Judicial Decisions and Case Law
- CIT v. S. Rajaram (2009):
- The Madras High Court held that the cost of acquisition of property inherited from a relative is the cost at which the previous owner acquired the property, and this is valid for capital gains tax purposes, including the option to use FMV.
- CIT v. G. Sarwanan (2015):
- The Supreme Court ruled that the cost of acquisition of inherited property is based on the original cost to the previous owner and not the market value at the time of inheritance.
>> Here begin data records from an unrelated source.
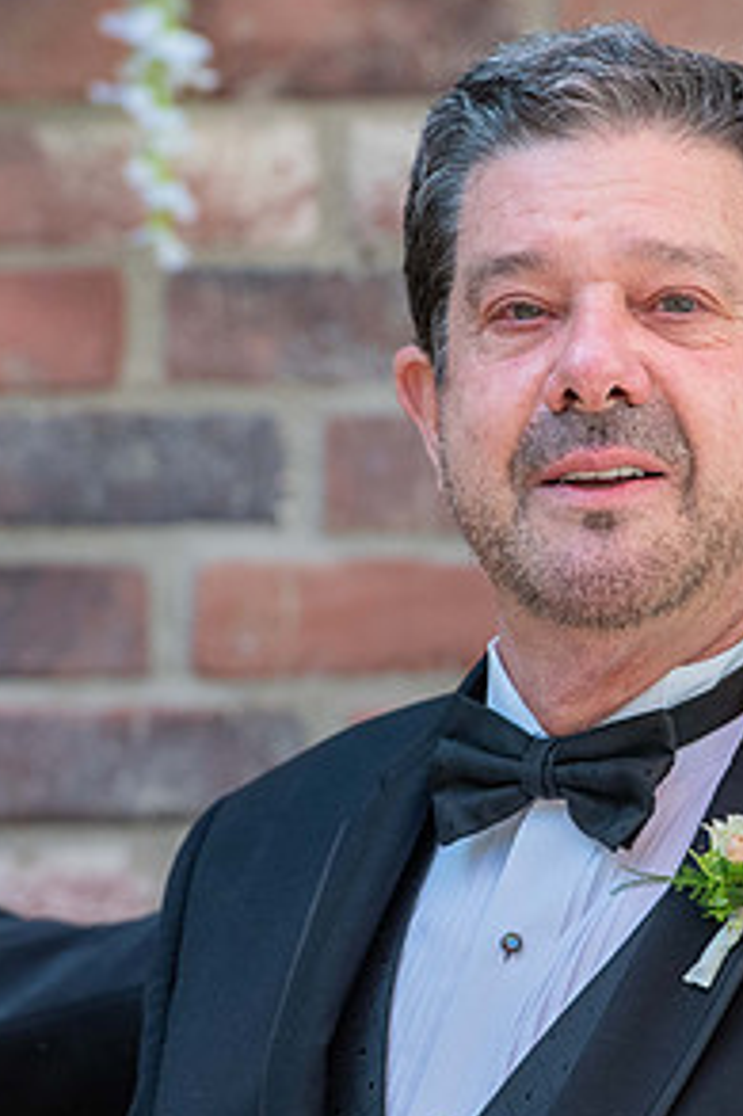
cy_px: 621
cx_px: 644
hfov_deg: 3.0
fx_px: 14288
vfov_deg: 4.5
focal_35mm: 461
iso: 640
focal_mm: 200
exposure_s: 1/800
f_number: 4.5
The court further clarified the use of FMV in calculating capital gains for long-term assets.
Conclusion
Section 55 of the Income Tax Act provides special provisions for determining the cost of acquisition and improvement of property received through gifts or inheritance. Under these provisions, the cost of acquisition is generally based on the previous owner’s cost, and the holding period is considered from the time the previous owner acquired the asset.
These rules ensure that capital gains tax is calculated fairly when inherited or gifted property is sold or transferred, with options like FMV being available for long-term assets to avoid disproportionately high taxes. It is essential for taxpayers to maintain accurate documentation of the FMV and cost of acquisition to comply with the tax laws.